Published online by Cambridge University Press: 04 August 2020
History of Globalization
Tolls, Tariffs and the Mercantilist State System
Winham (1992: 10) is surely wrong when he says ‘regulation and taxing of trade are almost as old as trade itself. Cuneiform tablets found at Tell el-Amarna certainly show that a commercial treaty between the kings of Egypt and Babylon involved duties on imports; Kautilya's Arthasastra, a manual of Indian statecraft written at least two millennia ago, contains a tariff schedule (Winham 1992: 14-16); Carthage had a trade treaty with Rome in 509 BC (the first extant document from Rome (Mann 1986: 251) and is believed to have had earlier treaties with the Etruscans (Law 1990: 124). Yet the movement of obsidian used in blades indicates trading from boats around the Mediterranean by 7000 BC (Curtin 1984: 71) and we assume from ethnographic work among pre-urban civilizations in places such as Africa that rich trading relationships go back millennia before tariff schedules were conceived.
As we saw in Chapter 7, the spread of the Law Merchant in the Middle Ages, modelled by diasporas of Venetian, Genoan, Jewish and other merchants across Europe and the Levant and into Asia, was critical to the growth in trade between cities.
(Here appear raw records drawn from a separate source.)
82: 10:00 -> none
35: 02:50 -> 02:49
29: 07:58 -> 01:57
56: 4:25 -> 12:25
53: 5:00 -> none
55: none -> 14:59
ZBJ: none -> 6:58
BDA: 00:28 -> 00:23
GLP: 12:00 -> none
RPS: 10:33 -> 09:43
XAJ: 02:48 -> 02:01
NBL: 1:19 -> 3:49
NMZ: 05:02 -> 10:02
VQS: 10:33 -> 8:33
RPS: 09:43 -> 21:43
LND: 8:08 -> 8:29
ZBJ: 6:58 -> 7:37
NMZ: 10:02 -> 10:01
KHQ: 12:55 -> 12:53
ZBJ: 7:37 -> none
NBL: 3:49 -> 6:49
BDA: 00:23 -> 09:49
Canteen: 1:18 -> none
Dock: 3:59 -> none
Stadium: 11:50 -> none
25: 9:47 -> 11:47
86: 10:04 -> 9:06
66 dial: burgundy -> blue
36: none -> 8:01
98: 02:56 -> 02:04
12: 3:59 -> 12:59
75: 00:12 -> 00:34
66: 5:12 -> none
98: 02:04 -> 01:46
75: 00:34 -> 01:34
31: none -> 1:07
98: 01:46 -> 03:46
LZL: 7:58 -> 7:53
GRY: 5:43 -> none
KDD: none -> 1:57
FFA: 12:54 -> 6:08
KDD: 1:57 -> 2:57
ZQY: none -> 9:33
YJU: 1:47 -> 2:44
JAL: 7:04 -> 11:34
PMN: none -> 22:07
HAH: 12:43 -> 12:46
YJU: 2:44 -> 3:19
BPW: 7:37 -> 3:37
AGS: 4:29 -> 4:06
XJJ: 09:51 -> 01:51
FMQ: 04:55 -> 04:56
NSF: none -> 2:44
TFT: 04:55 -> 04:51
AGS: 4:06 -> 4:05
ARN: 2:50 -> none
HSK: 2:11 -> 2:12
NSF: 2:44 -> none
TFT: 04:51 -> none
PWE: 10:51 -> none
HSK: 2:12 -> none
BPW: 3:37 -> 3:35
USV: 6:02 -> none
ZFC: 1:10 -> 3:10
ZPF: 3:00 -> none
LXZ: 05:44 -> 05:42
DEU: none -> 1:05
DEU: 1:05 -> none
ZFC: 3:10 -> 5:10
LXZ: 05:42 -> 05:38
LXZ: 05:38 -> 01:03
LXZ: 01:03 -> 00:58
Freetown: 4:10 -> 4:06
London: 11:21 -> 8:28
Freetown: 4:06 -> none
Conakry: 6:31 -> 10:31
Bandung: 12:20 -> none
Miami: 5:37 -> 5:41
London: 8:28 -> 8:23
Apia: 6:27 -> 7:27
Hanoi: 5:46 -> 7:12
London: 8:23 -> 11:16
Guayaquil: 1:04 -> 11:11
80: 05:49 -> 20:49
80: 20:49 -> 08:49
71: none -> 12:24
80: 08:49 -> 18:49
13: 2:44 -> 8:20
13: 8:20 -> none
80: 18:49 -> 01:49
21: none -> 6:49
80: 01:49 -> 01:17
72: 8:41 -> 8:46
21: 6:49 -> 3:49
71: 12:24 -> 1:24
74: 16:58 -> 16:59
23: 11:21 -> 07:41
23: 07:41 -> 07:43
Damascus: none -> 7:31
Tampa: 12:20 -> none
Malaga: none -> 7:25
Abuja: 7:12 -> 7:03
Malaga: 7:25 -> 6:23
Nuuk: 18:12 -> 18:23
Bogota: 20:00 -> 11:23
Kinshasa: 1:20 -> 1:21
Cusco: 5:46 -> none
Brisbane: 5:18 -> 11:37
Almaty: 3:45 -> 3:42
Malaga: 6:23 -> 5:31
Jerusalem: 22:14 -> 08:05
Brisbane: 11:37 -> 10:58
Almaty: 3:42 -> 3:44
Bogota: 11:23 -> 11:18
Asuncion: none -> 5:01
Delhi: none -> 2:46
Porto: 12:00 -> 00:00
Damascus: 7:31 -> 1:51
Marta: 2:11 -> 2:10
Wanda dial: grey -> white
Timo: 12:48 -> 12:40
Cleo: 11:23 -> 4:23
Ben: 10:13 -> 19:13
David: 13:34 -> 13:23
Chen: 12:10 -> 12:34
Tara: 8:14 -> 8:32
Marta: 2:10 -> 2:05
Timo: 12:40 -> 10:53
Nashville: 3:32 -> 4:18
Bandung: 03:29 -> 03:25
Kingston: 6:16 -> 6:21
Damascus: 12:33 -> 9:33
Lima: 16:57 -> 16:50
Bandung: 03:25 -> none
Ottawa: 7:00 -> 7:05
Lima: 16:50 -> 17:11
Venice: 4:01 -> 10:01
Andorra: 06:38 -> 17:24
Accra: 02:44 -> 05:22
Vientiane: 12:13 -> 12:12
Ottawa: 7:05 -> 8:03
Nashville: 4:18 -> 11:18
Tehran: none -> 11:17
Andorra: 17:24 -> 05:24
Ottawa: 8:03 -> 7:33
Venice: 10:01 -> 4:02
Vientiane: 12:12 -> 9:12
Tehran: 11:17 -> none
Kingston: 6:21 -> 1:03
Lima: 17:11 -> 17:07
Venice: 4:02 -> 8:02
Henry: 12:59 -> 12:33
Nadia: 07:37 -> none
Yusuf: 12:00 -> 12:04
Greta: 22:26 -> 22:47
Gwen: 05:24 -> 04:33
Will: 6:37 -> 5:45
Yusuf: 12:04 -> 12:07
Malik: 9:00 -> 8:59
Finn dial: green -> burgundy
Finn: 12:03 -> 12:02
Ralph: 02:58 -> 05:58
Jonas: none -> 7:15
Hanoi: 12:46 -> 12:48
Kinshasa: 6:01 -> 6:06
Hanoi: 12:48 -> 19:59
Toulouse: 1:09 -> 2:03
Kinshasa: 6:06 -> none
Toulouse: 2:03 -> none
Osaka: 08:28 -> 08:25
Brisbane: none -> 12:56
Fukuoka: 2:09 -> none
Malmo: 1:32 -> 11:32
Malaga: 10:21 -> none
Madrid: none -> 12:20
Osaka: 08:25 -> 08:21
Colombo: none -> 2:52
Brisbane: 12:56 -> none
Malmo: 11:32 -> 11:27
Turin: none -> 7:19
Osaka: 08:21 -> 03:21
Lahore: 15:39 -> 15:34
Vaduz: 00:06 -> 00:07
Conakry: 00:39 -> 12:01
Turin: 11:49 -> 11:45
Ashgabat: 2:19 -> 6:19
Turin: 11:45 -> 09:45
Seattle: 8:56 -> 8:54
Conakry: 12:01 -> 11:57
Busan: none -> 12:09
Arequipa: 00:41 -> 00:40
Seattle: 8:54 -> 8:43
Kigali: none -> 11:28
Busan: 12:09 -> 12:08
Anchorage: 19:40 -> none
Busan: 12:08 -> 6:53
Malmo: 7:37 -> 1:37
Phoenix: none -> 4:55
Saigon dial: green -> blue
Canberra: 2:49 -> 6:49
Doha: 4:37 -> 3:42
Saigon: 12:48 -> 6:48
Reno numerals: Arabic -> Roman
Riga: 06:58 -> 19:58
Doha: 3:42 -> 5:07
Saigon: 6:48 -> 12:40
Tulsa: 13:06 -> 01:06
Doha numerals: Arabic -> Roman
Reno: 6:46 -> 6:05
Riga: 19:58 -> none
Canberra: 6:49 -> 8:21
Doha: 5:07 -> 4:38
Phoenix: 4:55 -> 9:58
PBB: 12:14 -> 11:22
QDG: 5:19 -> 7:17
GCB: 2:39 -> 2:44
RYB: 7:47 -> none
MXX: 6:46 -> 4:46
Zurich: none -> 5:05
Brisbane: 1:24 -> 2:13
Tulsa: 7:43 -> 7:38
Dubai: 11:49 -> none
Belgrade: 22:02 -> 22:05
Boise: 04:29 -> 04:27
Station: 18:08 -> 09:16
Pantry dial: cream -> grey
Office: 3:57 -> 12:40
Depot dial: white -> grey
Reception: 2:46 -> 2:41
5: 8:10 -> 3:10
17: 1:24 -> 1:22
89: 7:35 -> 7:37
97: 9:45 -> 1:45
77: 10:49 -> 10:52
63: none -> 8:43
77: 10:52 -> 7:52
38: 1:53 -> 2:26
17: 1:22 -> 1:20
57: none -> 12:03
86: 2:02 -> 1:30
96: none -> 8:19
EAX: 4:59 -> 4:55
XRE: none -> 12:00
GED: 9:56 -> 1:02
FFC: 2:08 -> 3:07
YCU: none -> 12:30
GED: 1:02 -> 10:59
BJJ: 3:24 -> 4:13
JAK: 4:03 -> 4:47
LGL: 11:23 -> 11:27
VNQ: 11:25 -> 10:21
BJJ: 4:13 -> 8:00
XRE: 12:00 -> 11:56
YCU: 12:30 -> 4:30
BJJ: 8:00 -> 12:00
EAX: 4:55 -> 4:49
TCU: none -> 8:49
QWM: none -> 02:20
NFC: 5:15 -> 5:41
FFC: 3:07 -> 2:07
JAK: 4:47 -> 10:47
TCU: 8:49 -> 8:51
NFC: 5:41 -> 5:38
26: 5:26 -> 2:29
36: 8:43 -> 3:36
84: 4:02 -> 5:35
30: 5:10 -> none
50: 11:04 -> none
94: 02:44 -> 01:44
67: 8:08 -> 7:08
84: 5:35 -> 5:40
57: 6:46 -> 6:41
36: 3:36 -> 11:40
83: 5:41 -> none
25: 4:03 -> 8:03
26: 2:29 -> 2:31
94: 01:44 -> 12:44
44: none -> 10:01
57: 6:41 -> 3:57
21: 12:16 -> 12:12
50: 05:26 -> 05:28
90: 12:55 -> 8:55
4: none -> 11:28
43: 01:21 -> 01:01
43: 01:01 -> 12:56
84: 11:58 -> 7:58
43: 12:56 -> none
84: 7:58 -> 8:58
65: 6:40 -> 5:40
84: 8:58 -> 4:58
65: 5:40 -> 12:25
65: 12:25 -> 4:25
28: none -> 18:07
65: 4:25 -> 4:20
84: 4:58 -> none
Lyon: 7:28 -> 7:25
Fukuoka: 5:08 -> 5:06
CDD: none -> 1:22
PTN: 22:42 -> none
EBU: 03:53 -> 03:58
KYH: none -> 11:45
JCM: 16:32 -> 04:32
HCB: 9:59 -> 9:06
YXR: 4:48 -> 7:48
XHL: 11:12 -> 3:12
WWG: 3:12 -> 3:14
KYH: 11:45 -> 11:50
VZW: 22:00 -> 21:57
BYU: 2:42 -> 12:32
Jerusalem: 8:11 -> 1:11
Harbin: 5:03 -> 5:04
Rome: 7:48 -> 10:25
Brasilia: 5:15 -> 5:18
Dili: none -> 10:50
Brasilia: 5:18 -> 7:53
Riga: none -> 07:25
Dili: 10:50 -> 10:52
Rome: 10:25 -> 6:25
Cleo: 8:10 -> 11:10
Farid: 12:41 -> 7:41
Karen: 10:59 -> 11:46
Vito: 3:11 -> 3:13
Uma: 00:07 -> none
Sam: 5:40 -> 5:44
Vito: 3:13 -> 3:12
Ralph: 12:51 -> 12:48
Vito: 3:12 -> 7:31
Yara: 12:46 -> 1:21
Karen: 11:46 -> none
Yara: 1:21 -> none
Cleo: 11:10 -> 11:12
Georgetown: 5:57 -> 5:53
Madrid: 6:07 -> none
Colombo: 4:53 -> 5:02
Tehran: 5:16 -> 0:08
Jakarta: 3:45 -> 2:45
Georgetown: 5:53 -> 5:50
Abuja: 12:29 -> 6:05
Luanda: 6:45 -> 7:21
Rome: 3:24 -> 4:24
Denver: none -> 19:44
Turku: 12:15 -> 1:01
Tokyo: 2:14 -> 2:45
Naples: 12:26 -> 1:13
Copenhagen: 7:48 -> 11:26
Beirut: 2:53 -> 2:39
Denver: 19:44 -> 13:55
Bills of exchange, sale of goods rules and dispute resolution practices, along with standard forms of contract and ways of interpreting them in a partially globalized form, were taken from the Lex Mercatoria into national laws as states progressively nationalized law from the twelfth century. Unlike other areas of law, therefore, those derived from the Lex Mercatoria started existence as national laws in a partially harmonized shape.
The most important feature of the history of the past millennium, compared with previous millennia, has been the rise of the nation-state. One reason this form of human organization globalized from Western European origins is that the parts of the world that formed nation-states earliest flourished and dominated regions where the nation-state rose later. A major reason why the early nation-states flourished is that they created pacified spaces where trade could flow more freely. It became more possible to travel with goods from one town to another without fear of robbers. Equally importantly, tolls and entry restrictions on the flow of goods between cities were progressively dismantled. Technical standards became more standardized, avoiding many technical barriers to free intranational trade.